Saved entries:
--------------------------------

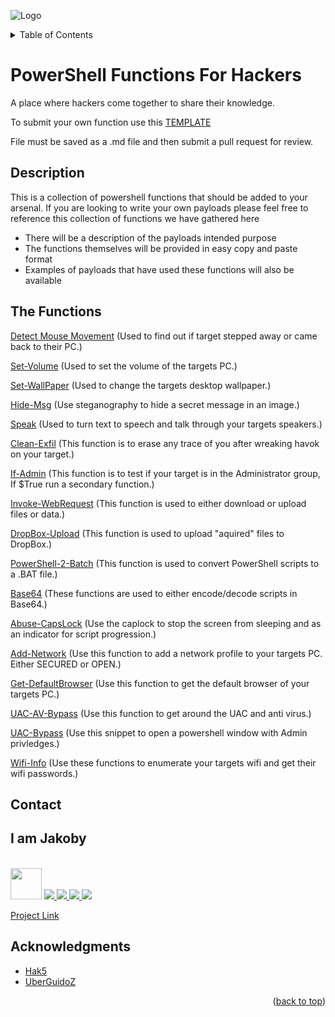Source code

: ![Logo](https://github.com/I-Am-Jakoby/hak5-submissions/blob/main/Assets/logo-170-px.png?raw=true)

<!-- TABLE OF CONTENTS -->
<details>
  <summary>Table of Contents</summary>
  <ol>
    <li><a href="#Description">Description</a></li>
    <li><a href="#The-Functions">The Functions</a></li>
    <li><a href="#Contact">Contact</a></li>
    <li><a href="#Acknowledgments">Acknowledgments</a></li>
  </ol>
</details>

# PowerShell Functions For Hackers

A place where hackers come together to share their knowledge.

To submit your own function use this [TEMPLATE](https://github.com/I-Am-Jakoby/PowerShell-for-Hackers/blob/main/template.md) 

File must be saved as a .md file and then submit a pull request for review.

## Description

This is a collection of powershell functions that should be added to your arsenal. 
If you are looking to write your own payloads 
please feel free to reference this collection of functions we have gathered here

* There will be a description of the payloads intended purpose 
* The functions themselves will be provided in easy copy and paste format 
* Examples of payloads that have used these functions will also be available  

## The Functions

[Detect Mouse Movement](https://github.com/I-Am-Jakoby/PowerShell-for-Hackers/blob/main/Functions/Detect-Mouse-Movement.md)
(Used to find out if target stepped away or came back to their PC.)

[Set-Volume](https://github.com/I-Am-Jakoby/PowerShell-for-Hackers/blob/main/Functions/Set-Volume.md)
(Used to set the volume of the targets PC.)

[Set-WallPaper](https://github.com/I-Am-Jakoby/PowerShell-for-Hackers/blob/main/Functions/Set-WallPaper.md)
(Used to change the targets desktop wallpaper.)

[Hide-Msg](https://github.com/I-Am-Jakoby/PowerShell-for-Hackers/blob/main/Functions/Hide-Msg.md)
(Use steganography to hide a secret message in an image.)

[Speak](https://github.com/I-Am-Jakoby/PowerShell-for-Hackers/blob/main/Functions/Speak.md)
(Used to turn text to speech and talk through your targets speakers.)

[Clean-Exfil](https://github.com/I-Am-Jakoby/PowerShell-for-Hackers/blob/main/Functions/Clean-Exfil.md)
(This function is to erase any trace of you after wreaking havok on your target.)

[If-Admin](https://github.com/I-Am-Jakoby/PowerShell-for-Hackers/blob/main/Functions/If-Admin.md)
(This function is to test if your target is in the Administrator group, If $True run a secondary function.)

[Invoke-WebRequest](https://github.com/I-Am-Jakoby/PowerShell-for-Hackers/blob/main/Functions/Invoke-WebRequest.md)
(This function is used to either download or upload files or data.)

[DropBox-Upload](https://github.com/I-Am-Jakoby/PowerShell-for-Hackers/blob/main/Functions/DropBox-Upload.md)
(This function is used to upload "aquired" files to DropBox.)

[PowerShell-2-Batch](https://github.com/I-Am-Jakoby/PowerShell-for-Hackers/blob/main/Functions/PowerShell-2-Batch.md)
(This function is used to convert PowerShell scripts to a .BAT file.)

[Base64](https://github.com/I-Am-Jakoby/PowerShell-for-Hackers/blob/main/Functions/B64.md)
(These functions are used to either encode/decode scripts in Base64.)

[Abuse-CapsLock](https://github.com/I-Am-Jakoby/PowerShell-for-Hackers/blob/main/Functions/Abuse-CapsLock.md)
(Use the caplock to stop the screen from sleeping and as an indicator for script progression.)

[Add-Network](https://github.com/I-Am-Jakoby/PowerShell-for-Hackers/blob/main/Functions/Add-Network.md)
(Use this function to add a network profile to your targets PC. Either SECURED or OPEN.)

[Get-DefaultBrowser](https://github.com/I-Am-Jakoby/PowerShell-for-Hackers/blob/main/Functions/DefaultBrowser.md)
(Use this function to get the default browser of your targets PC.)

[UAC-AV-Bypass](https://github.com/I-Am-Jakoby/PowerShell-for-Hackers/blob/main/Functions/UAC-AV-Bypass.md)
(Use this function to get around the UAC and anti virus.)

[UAC-Bypass](https://github.com/I-Am-Jakoby/PowerShell-for-Hackers/blob/main/Functions/UAC-Bypass.md)
(Use this snippet to open a powershell window with Admin privledges.)

[Wifi-Info](https://github.com/I-Am-Jakoby/PowerShell-for-Hackers/blob/main/Functions/Wifi-Info.md)
(Use these functions to enumerate your targets wifi and get their wifi passwords.)


<!-- CONTACT -->
## Contact

<div><h2>I am Jakoby</h2></div>
  <p><br/>
  
  <img src="https://media.giphy.com/media/VgCDAzcKvsR6OM0uWg/giphy.gif" width="50"> 
  
  <a href="https://github.com/I-Am-Jakoby/">
    <img src="https://img.shields.io/badge/GitHub-I--Am--Jakoby-blue">
  </a>
  
  <a href="https://www.instagram.com/i_am_jakoby/">
    <img src="https://img.shields.io/badge/Instagram-i__am__jakoby-red">
  </a>
  
  <a href="https://twitter.com/I_Am_Jakoby/">
    <img src="https://img.shields.io/badge/Twitter-I__Am__Jakoby-blue">
  </a>
  
  <a href="https://www.youtube.com/c/IamJakoby/">
    <img src="https://img.shields.io/badge/YouTube-I_am_Jakoby-red">
  </a>

  [Project Link](https://github.com/I-Am-Jakoby/PowerShell-for-Hackers)
</p>

<!-- ACKNOWLEDGMENTS -->
## Acknowledgments

* [Hak5](https://hak5.org/)
* [UberGuidoZ](https://github.com/UberGuidoZ)




<p align="right">(<a href="#top">back to top</a>)</p>

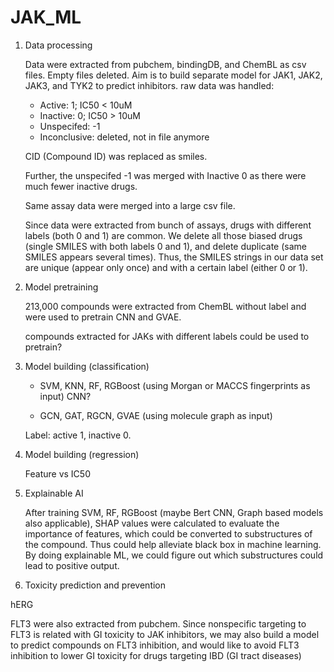 # JAK_ML

1. Data processing

   Data were extracted from pubchem, bindingDB, and ChemBL as csv files. Empty files deleted. Aim is to build separate model for JAK1, JAK2, JAK3, and TYK2 to predict inhibitors.
   raw data was handled: 
     * Active: 1; IC50 < 10uM
     * Inactive: 0; IC50 > 10uM
     * Unspecifed: -1 
     * Inconclusive: deleted, not in file anymore

   CID (Compound ID) was replaced as smiles. 

   Further, the unspecifed -1 was merged with Inactive 0 as there were much fewer inactive drugs. 

   Same assay data were merged into a large csv file. 

   Since data were extracted from bunch of assays, drugs with different labels (both 0 and 1) are common. We delete all those biased drugs (single SMILES with both labels 0 and 1), and delete duplicate (same SMILES appears several times). Thus, the SMILES strings in our data set are unique (appear only once) and with a certain label (either 0 or 1). 
   
   
2. Model pretraining

   213,000 compounds were extracted from ChemBL without label and were used to pretrain CNN and GVAE. 
   
   compounds extracted for JAKs with different labels could be used to pretrain? 

4. Model building (classification)

   * SVM, KNN, RF, RGBoost (using Morgan or MACCS fingerprints as input) CNN? 
   
   * GCN, GAT, RGCN, GVAE (using molecule graph as input) 
   
   Label: active 1, inactive 0. 
   
5. Model building (regression)

   Feature vs IC50
   
6. Explainable AI

   After training SVM, RF, RGBoost (maybe Bert CNN, Graph based models also applicable), SHAP values were calculated to evaluate the importance of features, which could be converted to substructures of the compound. Thus could help alleviate black box in machine learning. By doing explainable ML, we could figure out which substructures could lead to positive output.   

7. Toxicity prediction and prevention 

  hERG
   
   FLT3 were also extracted from pubchem. Since nonspecific targeting to FLT3 is related with GI toxicity to JAK inhibitors, we may also build a model to predict compounds on FLT3 inhibition, and would like to avoid FLT3 inhibition to lower GI toxicity for drugs targeting IBD (GI tract diseases)
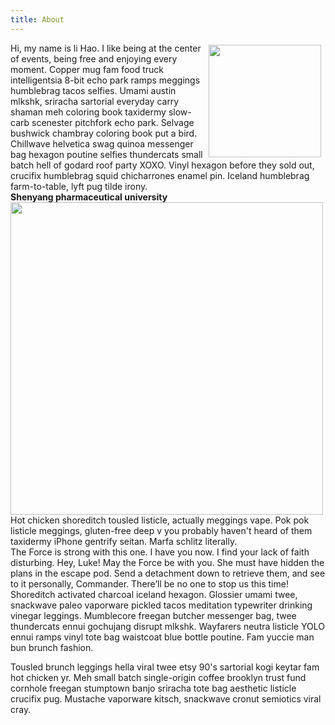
 ```yaml
---
title: About
---
```


</div>
<div style="width:500px;">
  <div class="gallery-box">
    <div class="gallary">
      <img src="https://i.postimg.cc/5NjpZZD2/lihao.jpg" align="right" width="180" hspace="3" vspace="3" />
    </div>
  </div>
Hi, my name is li Hao. I like being at the center of events, being free and enjoying every moment. Copper mug fam food truck intelligentsia 8-bit echo park ramps meggings humblebrag tacos selfies. Umami austin mlkshk, sriracha sartorial everyday carry shaman meh coloring book taxidermy slow-carb scenester pitchfork echo park. Selvage bushwick chambray coloring book put a bird.
</div>
Chillwave helvetica swag quinoa messenger bag hexagon poutine selfies thundercats small batch hell of godard roof party XOXO. Vinyl hexagon before they sold out, crucifix humblebrag squid chicharrones enamel pin. Iceland humblebrag farm-to-table, lyft pug tilde irony.
<div style="width=1000px">
  <div class="gallery-box">
    <b align="center"> Shenyang pharmaceutical university </b>
    <div class="gallary">
      <img src="https://i.postimg.cc/zv63QbR5/cgi-bin-mmwebwx-bin-webwxgetmsgimg-Msg-ID-5768701591282479062-skey-crypt-c5c3531a-6509b61b7c46eb0.jpg" align="left" width="500" />
    </div>
  </div>
Hot chicken shoreditch tousled listicle, actually meggings vape. Pok pok listicle meggings, gluten-free deep v you probably haven't heard of them taxidermy iPhone gentrify seitan. Marfa schlitz literally.
</div>
The Force is strong with this one. I have you now. I find your lack of faith disturbing. Hey, Luke! May the Force be with you. She must have hidden the plans in the escape pod. Send a detachment down to retrieve them, and see to it personally, Commander. There’ll be no one to stop us this time!
Shoreditch activated charcoal iceland hexagon. Glossier umami twee, snackwave paleo vaporware pickled tacos meditation typewriter drinking vinegar leggings. Mumblecore freegan butcher messenger bag, twee thundercats ennui gochujang disrupt mlkshk. Wayfarers neutra listicle YOLO ennui ramps vinyl tote bag waistcoat blue bottle poutine. Fam yuccie man bun brunch fashion.

Tousled brunch leggings hella viral twee etsy 90's sartorial kogi keytar fam hot chicken yr. Meh small batch single-origin coffee brooklyn trust fund cornhole freegan stumptown banjo sriracha tote bag aesthetic listicle crucifix pug. Mustache vaporware kitsch, snackwave cronut semiotics viral cray.
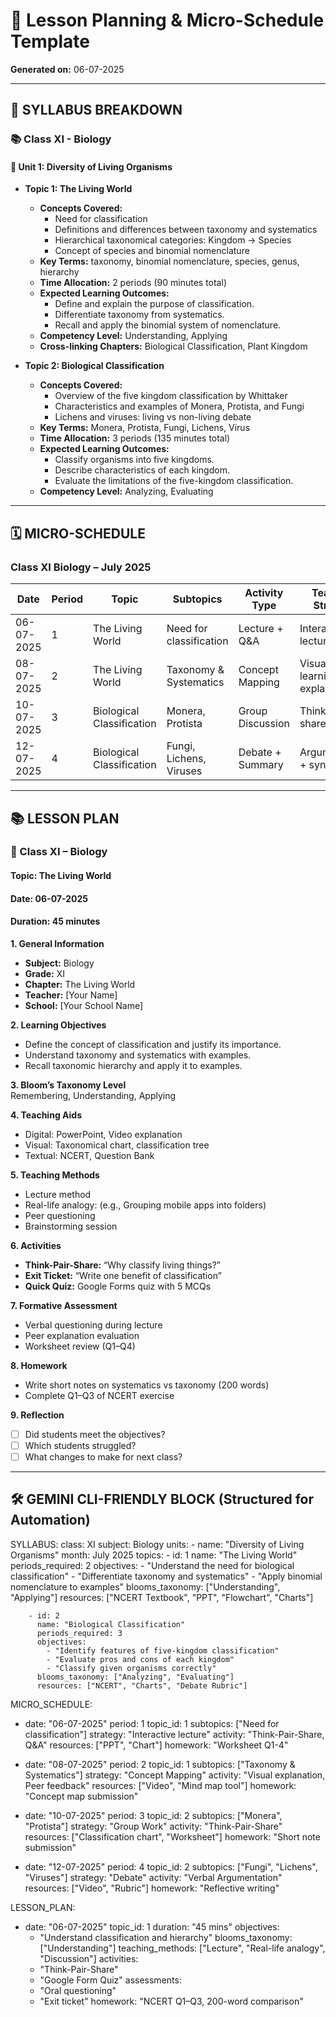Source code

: # 📘 Lesson Planning & Micro-Schedule Template

**Generated on:** 06-07-2025

---

## 🧾 SYLLABUS BREAKDOWN

### 📚 Class XI - Biology

#### 🧬 Unit 1: Diversity of Living Organisms

- **Topic 1: The Living World**
  - **Concepts Covered:**
    - Need for classification
    - Definitions and differences between taxonomy and systematics
    - Hierarchical taxonomical categories: Kingdom → Species
    - Concept of species and binomial nomenclature
  - **Key Terms:** taxonomy, binomial nomenclature, species, genus, hierarchy
  - **Time Allocation:** 2 periods (90 minutes total)
  - **Expected Learning Outcomes:**
    - Define and explain the purpose of classification.
    - Differentiate taxonomy from systematics.
    - Recall and apply the binomial system of nomenclature.
  - **Competency Level:** Understanding, Applying
  - **Cross-linking Chapters:** Biological Classification, Plant Kingdom

- **Topic 2: Biological Classification**
  - **Concepts Covered:**
    - Overview of the five kingdom classification by Whittaker
    - Characteristics and examples of Monera, Protista, and Fungi
    - Lichens and viruses: living vs non-living debate
  - **Key Terms:** Monera, Protista, Fungi, Lichens, Virus
  - **Time Allocation:** 3 periods (135 minutes total)
  - **Expected Learning Outcomes:**
    - Classify organisms into five kingdoms.
    - Describe characteristics of each kingdom.
    - Evaluate the limitations of the five-kingdom classification.
  - **Competency Level:** Analyzing, Evaluating

---

## 🗓️ MICRO-SCHEDULE

### Class XI Biology – July 2025

| Date       | Period | Topic                     | Subtopics                        | Activity Type     | Teaching Strategy        | Resources Used           | Homework/Assessment       |
|------------|--------|---------------------------|----------------------------------|-------------------|---------------------------|---------------------------|---------------------------|
| 06-07-2025 | 1      | The Living World          | Need for classification          | Lecture + Q&A     | Interactive lecture       | PPT, NCERT, Chart         | Worksheet Q1-4            |
| 08-07-2025 | 2      | The Living World          | Taxonomy & Systematics           | Concept Mapping   | Visual learning, peer explain | Video, Concept Map         | Submit concept map        |
| 10-07-2025 | 3      | Biological Classification | Monera, Protista                 | Group Discussion  | Think-pair-share method   | Classification chart, Worksheet | Short note submission     |
| 12-07-2025 | 4      | Biological Classification | Fungi, Lichens, Viruses          | Debate + Summary  | Argumentative + synthesis | Video, Debate rubric       | Reflective paragraph      |

---

## 📚 LESSON PLAN

### 🧪 Class XI – Biology

#### Topic: The Living World  
#### Date: 06-07-2025  
#### Duration: 45 minutes

**1. General Information**  
- **Subject:** Biology  
- **Grade:** XI  
- **Chapter:** The Living World  
- **Teacher:** [Your Name]  
- **School:** [Your School Name]

**2. Learning Objectives**
- Define the concept of classification and justify its importance.
- Understand taxonomy and systematics with examples.
- Recall taxonomic hierarchy and apply it to examples.

**3. Bloom’s Taxonomy Level**  
Remembering, Understanding, Applying

**4. Teaching Aids**  
- Digital: PowerPoint, Video explanation  
- Visual: Taxonomical chart, classification tree  
- Textual: NCERT, Question Bank

**5. Teaching Methods**  
- Lecture method  
- Real-life analogy: (e.g., Grouping mobile apps into folders)  
- Peer questioning  
- Brainstorming session

**6. Activities**
- **Think-Pair-Share:** “Why classify living things?”  
- **Exit Ticket:** “Write one benefit of classification”  
- **Quick Quiz:** Google Forms quiz with 5 MCQs

**7. Formative Assessment**
- Verbal questioning during lecture  
- Peer explanation evaluation  
- Worksheet review (Q1–Q4)

**8. Homework**
- Write short notes on systematics vs taxonomy (200 words)  
- Complete Q1–Q3 of NCERT exercise  

**9. Reflection**
- [ ] Did students meet the objectives?
- [ ] Which students struggled?
- [ ] What changes to make for next class?

---

## 🛠️ GEMINI CLI-FRIENDLY BLOCK (Structured for Automation)

<!-- GEMINI_INPUT_START -->
SYLLABUS:
  class: XI
  subject: Biology
  units:
    - name: "Diversity of Living Organisms"
      month: July 2025
      topics:
        - id: 1
          name: "The Living World"
          periods_required: 2
          objectives:
            - "Understand the need for biological classification"
            - "Differentiate taxonomy and systematics"
            - "Apply binomial nomenclature to examples"
          blooms_taxonomy: ["Understanding", "Applying"]
          resources: ["NCERT Textbook", "PPT", "Flowchart", "Charts"]

        - id: 2
          name: "Biological Classification"
          periods_required: 3
          objectives:
            - "Identify features of five-kingdom classification"
            - "Evaluate pros and cons of each kingdom"
            - "Classify given organisms correctly"
          blooms_taxonomy: ["Analyzing", "Evaluating"]
          resources: ["NCERT", "Charts", "Debate Rubric"]

MICRO_SCHEDULE:
  - date: "06-07-2025"
    period: 1
    topic_id: 1
    subtopics: ["Need for classification"]
    strategy: "Interactive lecture"
    activity: "Think-Pair-Share, Q&A"
    resources: ["PPT", "Chart"]
    homework: "Worksheet Q1-4"

  - date: "08-07-2025"
    period: 2
    topic_id: 1
    subtopics: ["Taxonomy & Systematics"]
    strategy: "Concept Mapping"
    activity: "Visual explanation, Peer feedback"
    resources: ["Video", "Mind map tool"]
    homework: "Concept map submission"

  - date: "10-07-2025"
    period: 3
    topic_id: 2
    subtopics: ["Monera", "Protista"]
    strategy: "Group Work"
    activity: "Think-Pair-Share"
    resources: ["Classification chart", "Worksheet"]
    homework: "Short note submission"

  - date: "12-07-2025"
    period: 4
    topic_id: 2
    subtopics: ["Fungi", "Lichens", "Viruses"]
    strategy: "Debate"
    activity: "Verbal Argumentation"
    resources: ["Video", "Rubric"]
    homework: "Reflective writing"

LESSON_PLAN:
  - date: "06-07-2025"
    topic_id: 1
    duration: "45 mins"
    objectives:
      - "Understand classification and hierarchy"
    blooms_taxonomy: ["Understanding"]
    teaching_methods: ["Lecture", "Real-life analogy", "Discussion"]
    activities:
      - "Think-Pair-Share"
      - "Google Form Quiz"
    assessments:
      - "Oral questioning"
      - "Exit ticket"
    homework: "NCERT Q1–Q3, 200-word comparison"
<!-- GEMINI_INPUT_END -->
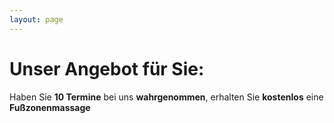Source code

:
 ```yaml
---
layout: page
---
```


# Unser Angebot für Sie:
Haben Sie **10 Termine** bei uns **wahrgenommen**,
erhalten Sie
**kostenlos**
eine **Fußzonenmassage**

--------------------------------

Task description:
Once the pictures are set aside, what is needed is the lines from the line with "<!-- GEMINI_INPUT_END -->" through the end of the data, written out exactly and alone.

Response:
<!-- GEMINI_INPUT_END -->
Source code

:
 ```yaml
---
layout: page
---
```


# Unser Angebot für Sie:
Haben Sie **10 Termine** bei uns **wahrgenommen**,
erhalten Sie
**kostenlos**
eine **Fußzonenmassage**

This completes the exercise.